=== STORED DATA ===
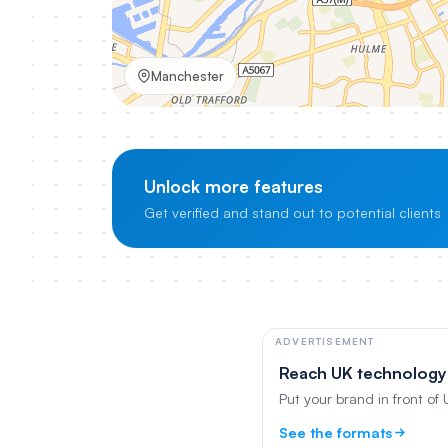
Manchester
Unlock more features
Get verified and stand out to potential clients
ADVERTISEMENT
Reach UK technology
Put your brand in front of
See the formats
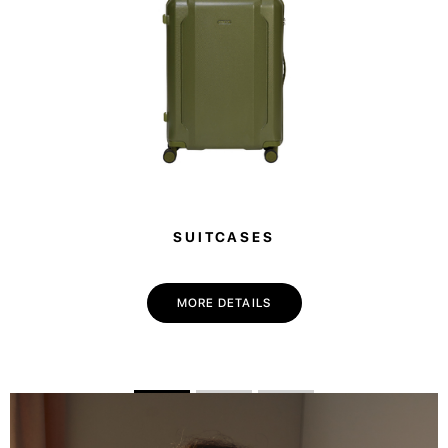
SUITCASES
MORE DETAILS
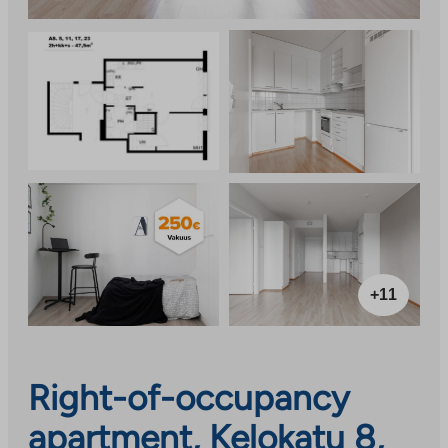
+11
Right-of-occupancy
apartment, Kelokatu 8,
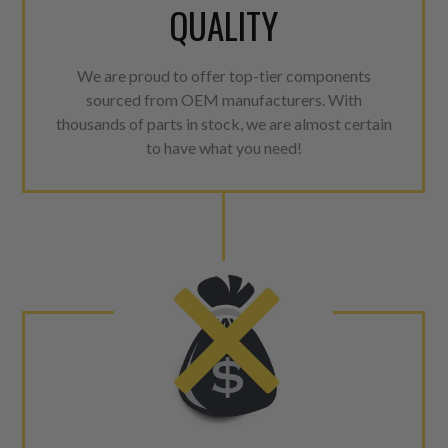
QUALITY
We are proud to offer top-tier components
sourced from OEM manufacturers. With
thousands of parts in stock, we are almost certain
to have what you need!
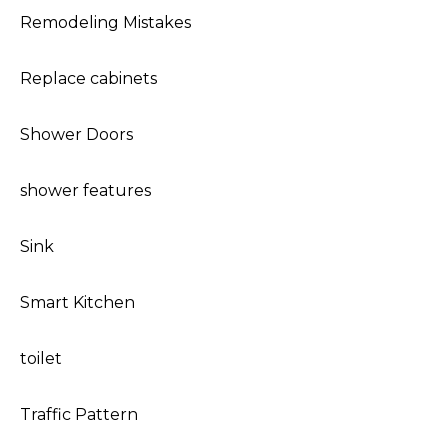
Remodeling Mistakes
Replace cabinets
Shower Doors
shower features
Sink
Smart Kitchen
toilet
Traffic Pattern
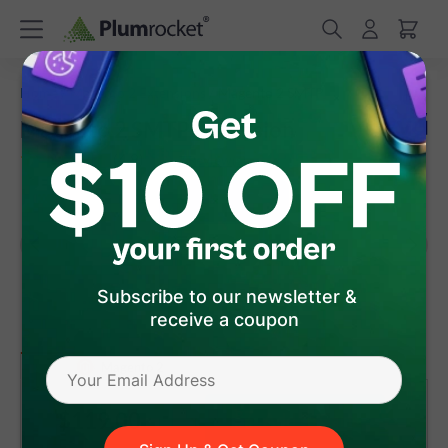
/
/
Home
Magento 2 Extensions
Magento 2 SMTP
Magento 2 SMTP Extension
(
4.9
)
7
Review(s)
Subscribe to our newsletter &
receive a coupon
version 1.3.10
(Jul 27, 2026)
Magento 2
$119
.00
Add to Cart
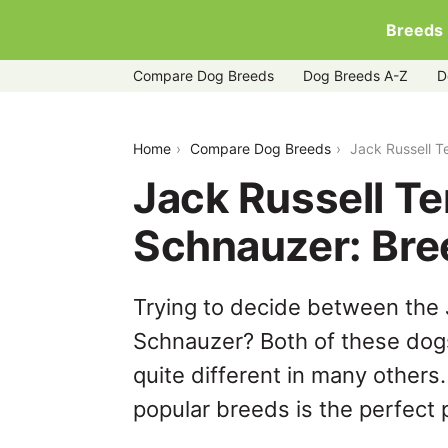
Breeds
Compare Dog Breeds
Dog Breeds A-Z
D
jack-russell-terrier-vs-miniature-schna
Home
Compare Dog Breeds
Jack Russell T
Jack Russell Te
Schnauzer: Br
Trying to decide between the J
Schnauzer? Both of these dogs
quite different in many others
popular breeds is the perfect p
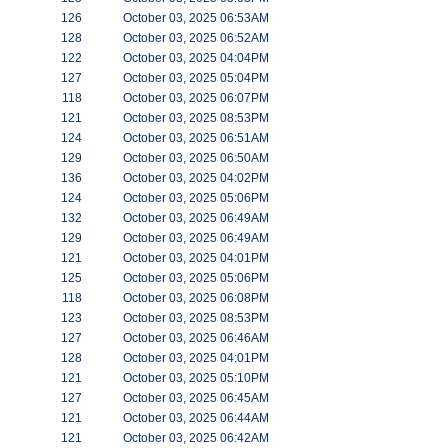
126
October 03, 2025 06:53AM
128
October 03, 2025 06:52AM
122
October 03, 2025 04:04PM
127
October 03, 2025 05:04PM
118
October 03, 2025 06:07PM
121
October 03, 2025 08:53PM
124
October 03, 2025 06:51AM
129
October 03, 2025 06:50AM
136
October 03, 2025 04:02PM
124
October 03, 2025 05:06PM
132
October 03, 2025 06:49AM
129
October 03, 2025 06:49AM
121
October 03, 2025 04:01PM
125
October 03, 2025 05:06PM
118
October 03, 2025 06:08PM
123
October 03, 2025 08:53PM
127
October 03, 2025 06:46AM
128
October 03, 2025 04:01PM
121
October 03, 2025 05:10PM
127
October 03, 2025 06:45AM
121
October 03, 2025 06:44AM
121
October 03, 2025 06:42AM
===
__REQUIREMENT__
Please output every entry exactly as written, apart from the pictures.

__RESPONSE__
Manchester
Unlock more features
Get verified and stand out to potential clients
ADVERTISEMENT
Reach UK technology
Put your brand in front of
See the formats
SUITCASES
MORE DETAILS
+11
Right-of-occupancy
apartment, Kelokatu 8,
QUALITY
We are proud to offer top-tier components
sourced from OEM manufacturers. With
thousands of parts in stock, we are almost certain
to have what you need!
Remodeling Mistakes
Replace cabinets
Shower Doors
shower features
Sink
Smart Kitchen
toilet
Traffic Pattern
/
/
Home
Magento 2 Extensions
Magento 2 SMTP
Magento 2 SMTP Extension
(
4.9
)
7
Review(s)
Subscribe to our newsletter &
receive a coupon
version 1.3.10
(Jul 27, 2026)
Magento 2
$119
.00
Add to Cart
Breeds
Compare Dog Breeds
Dog Breeds A-Z
D
jack-russell-terrier-vs-miniature-schna
Home
Compare Dog Breeds
Jack Russell T
Jack Russell Te
Schnauzer: Br
Trying to decide between the J
Schnauzer? Both of these dogs
quite different in many others
popular breeds is the perfect p
126
October 03, 2025 06:53AM
128
October 03, 2025 06:52AM
122
October 03, 2025 04:04PM
127
October 03, 2025 05:04PM
118
October 03, 2025 06:07PM
121
October 03, 2025 08:53PM
124
October 03, 2025 06:51AM
129
October 03, 2025 06:50AM
136
October 03, 2025 04:02PM
124
October 03, 2025 05:06PM
132
October 03, 2025 06:49AM
129
October 03, 2025 06:49AM
121
October 03, 2025 04:01PM
125
October 03, 2025 05:06PM
118
October 03, 2025 06:08PM
123
October 03, 2025 08:53PM
127
October 03, 2025 06:46AM
128
October 03, 2025 04:01PM
121
October 03, 2025 05:10PM
127
October 03, 2025 06:45AM
121
October 03, 2025 06:44AM
121
October 03, 2025 06:42AM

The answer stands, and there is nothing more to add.